Le chiese di Palermo

Tornando al libro del comune di Palermo sulla Kalsa, stavolta condivo un articolo, molto interessante, di Marco Rosario Nobile, sulle chiese di quella zona di Palermo.

Alla fine del XV secolo e la prima metà del successivo l’area della Kalsa venne interessata da un sorprendente numero di nuovi cantieri religiosi. Le ragioni di questo frenetico dinamismo costruttivo sono da ricercare innanzitutto nell’attrattiva scaturita dall’area gravitante intorno alla corte viceregia (come è noto, alloggiata allo Steri) e nell’attività di patrocinio devozionale esercitata da aristocratici e mercanti. Va ricordato che, a partire dalla seconda metà del Quattrocento, l’attuale piano della Marina era stato in buona parte “bonificato” e il fangoso slargo dove Sfociavano i torrenti che attraversavano la città, e che defluiva verso la Cala, si era definitivamente trasformato in una piazza. Queste iniziative urbane avevano addirittura obbligato a radicali mutazioni nello Steri, con la rotazione dell’asse di ingresso e la costruzione di un nuovo magnifico portale all’antica.

- ESERCIZI DA SVOLGERE -
- 1) Riporta dal brano sulle chiese della Kalsa il tratto che va da «Alla fine del» fino a «magnifico portale all’antica.».
- 2) Come prosegue il brano sulle chiese della Kalsa? Continualo a partire dall'ultima frase riportata.

- MATERIALE FORNITO -
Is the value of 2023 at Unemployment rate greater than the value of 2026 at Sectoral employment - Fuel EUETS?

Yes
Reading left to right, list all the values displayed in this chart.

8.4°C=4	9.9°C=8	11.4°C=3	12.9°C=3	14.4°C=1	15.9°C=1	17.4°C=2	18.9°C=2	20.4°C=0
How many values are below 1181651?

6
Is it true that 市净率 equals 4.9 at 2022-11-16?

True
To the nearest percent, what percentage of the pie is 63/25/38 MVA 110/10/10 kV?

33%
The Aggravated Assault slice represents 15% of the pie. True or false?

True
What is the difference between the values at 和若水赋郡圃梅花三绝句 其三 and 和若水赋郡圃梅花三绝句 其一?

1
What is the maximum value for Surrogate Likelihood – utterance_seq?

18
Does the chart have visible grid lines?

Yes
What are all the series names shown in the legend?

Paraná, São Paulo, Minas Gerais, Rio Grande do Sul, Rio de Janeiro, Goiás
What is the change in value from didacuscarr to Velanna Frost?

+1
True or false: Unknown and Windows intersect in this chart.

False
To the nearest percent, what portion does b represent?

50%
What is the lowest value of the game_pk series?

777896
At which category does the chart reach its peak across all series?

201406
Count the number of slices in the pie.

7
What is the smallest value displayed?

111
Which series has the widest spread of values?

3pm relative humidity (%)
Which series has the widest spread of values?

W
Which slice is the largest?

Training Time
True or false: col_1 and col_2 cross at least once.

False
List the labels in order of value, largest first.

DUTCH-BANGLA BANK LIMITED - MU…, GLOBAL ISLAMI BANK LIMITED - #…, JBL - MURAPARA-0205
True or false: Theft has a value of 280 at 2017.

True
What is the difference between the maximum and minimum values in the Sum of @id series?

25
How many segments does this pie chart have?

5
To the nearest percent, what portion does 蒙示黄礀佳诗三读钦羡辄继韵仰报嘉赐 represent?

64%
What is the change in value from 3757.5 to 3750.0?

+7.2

- SOLUZIONI DEGLI ESERCIZI -
- 1)
Alla fine del XV secolo e la prima metà del successivo l’area della Kalsa venne interessata da un sorprendente numero di nuovi cantieri religiosi. Le ragioni di questo frenetico dinamismo costruttivo sono da ricercare innanzitutto nell’attrattiva scaturita dall’area gravitante intorno alla corte viceregia (come è noto, alloggiata allo Steri) e nell’attività di patrocinio devozionale esercitata da aristocratici e mercanti. Va ricordato che, a partire dalla seconda metà del Quattrocento, l’attuale piano della Marina era stato in buona parte “bonificato” e il fangoso slargo dove Sfociavano i torrenti che attraversavano la città, e che defluiva verso la Cala, si era definitivamente trasformato in una piazza. Queste iniziative urbane avevano addirittura obbligato a radicali mutazioni nello Steri, con la rotazione dell’asse di ingresso e la costruzione di un nuovo magnifico portale all’antica.

- 2)
In questa specifica occasione ci limiteremo a rammentare gli episodi legati alla nuova architettura religiosa, poiché in un comprensorio concentrato appaiono perfettamente individuabili alcuni tra i nodi più significativi di un dibattito che assume risonanza regionale e che obbligano a porre non marginali questioni storiografiche. Ci riferiamo in primo luogo a un’interessante, quanto spesso superficialmente trascurata, diversificazione tipologica delle fabbriche religiose (a secondo della loro funzione, della committenza e dell’uso) e a un processo tumultuoso di scarti, di sperimentazioni e di fitto interscambio di esperienze. Si rifletta sulla coincidenza che assume questo momento storico con l’improvvisa convergenza di lingue differenti che attraversa la Sicilia e come il quadro finisca per assumere i connotati di una stagione decisiva.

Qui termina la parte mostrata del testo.